### Activité A
Reproduisez fidèlement le passage de l'extrait de page qui commence par "Publié le jeudi" et se poursuit jusqu'à "7 juillet 1992).".
### Activité B
D'après l'extrait de page, à quelle date Madeleine Albright a-t-elle fait sa déclaration sur les intérêts économiques des États-Unis ?

### Extrait de page
Inconscience et négligence

Publié le jeudi 3 mai 2007


L’emploi de l’anglais accroît l’influence politique des pays anglophones beaucoup plus puissamment qu’une forte économie ou une grande puissance de feu. (“International Herald Tribune”, 7 juillet 1992).

En 1991, le “Daily Mail” avait déjà annoncé la couleur : “Notre langue est tout près d’être universelle. Voici quelques années, elle a été acceptée avec le français comme l’une des deux principales langues de la CEE. Maintenant elle doit devenir l’unique langue officielle de la Communauté”.

Les signes n’ont pourtant pas manqué durant ces dernières décennies sur les ambitions des deux puissances majeures du groupe d’espionnage Echelon. Sans remonter à l’”Anglo-American Conference Report 1961”, qui dressait déjà les grandes lignes d’un projet d’asservissement du monde par l’anglais, le 20 février 1997, Madeleine Albright, alors secrétaire d’État du président Bill Clinton, déclarait : “L’un des objectifs majeurs de notre gouvernement est de s’assurer que les intérêts économiques des États-Unis pourront être étendus à l’échelle planétaire.” Plus récemment, en 2002, la conseillère de G. W. Bush pour les Affaires étrangères, Condoleezza Rice, confirmait cette vision de la politique étasunienne : ”Le reste du monde trouvera avantage à ce que les États-Unis défendent leurs propres intérêts, car les valeurs américaines sont universelles.” Bon nombre de politiciens se laissent endormir par de tels propos. Pour eux, il n’est point de salut sans l’anglais, et toute discussion sur une alternative possible est exclue.

### Extraits d'enregistrements
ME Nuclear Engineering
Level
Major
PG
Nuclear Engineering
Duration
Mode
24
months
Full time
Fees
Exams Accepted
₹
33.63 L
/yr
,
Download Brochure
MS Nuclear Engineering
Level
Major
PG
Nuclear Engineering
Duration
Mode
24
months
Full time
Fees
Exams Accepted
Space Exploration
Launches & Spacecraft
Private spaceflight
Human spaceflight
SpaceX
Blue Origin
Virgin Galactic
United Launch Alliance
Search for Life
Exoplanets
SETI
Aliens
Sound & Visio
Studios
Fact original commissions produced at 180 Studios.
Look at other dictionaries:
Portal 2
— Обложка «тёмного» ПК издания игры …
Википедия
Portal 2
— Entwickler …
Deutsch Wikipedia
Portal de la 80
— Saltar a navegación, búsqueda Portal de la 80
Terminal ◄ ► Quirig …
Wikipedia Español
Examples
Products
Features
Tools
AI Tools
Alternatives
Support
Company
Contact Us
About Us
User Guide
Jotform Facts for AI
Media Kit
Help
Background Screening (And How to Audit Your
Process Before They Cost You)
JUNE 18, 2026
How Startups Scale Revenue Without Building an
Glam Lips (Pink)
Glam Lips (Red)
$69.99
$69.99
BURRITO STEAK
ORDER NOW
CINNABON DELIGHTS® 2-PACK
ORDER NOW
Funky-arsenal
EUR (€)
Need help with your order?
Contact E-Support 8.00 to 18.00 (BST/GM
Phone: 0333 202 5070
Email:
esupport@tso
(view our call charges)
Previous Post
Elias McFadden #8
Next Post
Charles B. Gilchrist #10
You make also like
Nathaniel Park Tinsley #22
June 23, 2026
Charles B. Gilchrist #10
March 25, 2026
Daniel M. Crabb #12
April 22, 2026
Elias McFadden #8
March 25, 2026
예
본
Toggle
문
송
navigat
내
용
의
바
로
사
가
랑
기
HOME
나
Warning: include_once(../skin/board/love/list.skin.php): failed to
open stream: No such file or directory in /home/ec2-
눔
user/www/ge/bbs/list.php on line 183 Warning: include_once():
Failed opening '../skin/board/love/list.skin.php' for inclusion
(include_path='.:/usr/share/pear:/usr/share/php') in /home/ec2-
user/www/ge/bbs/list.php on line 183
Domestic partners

### Réponse A
Publié le jeudi 3 mai 2007


L’emploi de l’anglais accroît l’influence politique des pays anglophones beaucoup plus puissamment qu’une forte économie ou une grande puissance de feu. (“International Herald Tribune”, 7 juillet 1992).

### Réponse B
Le 20 février 1997.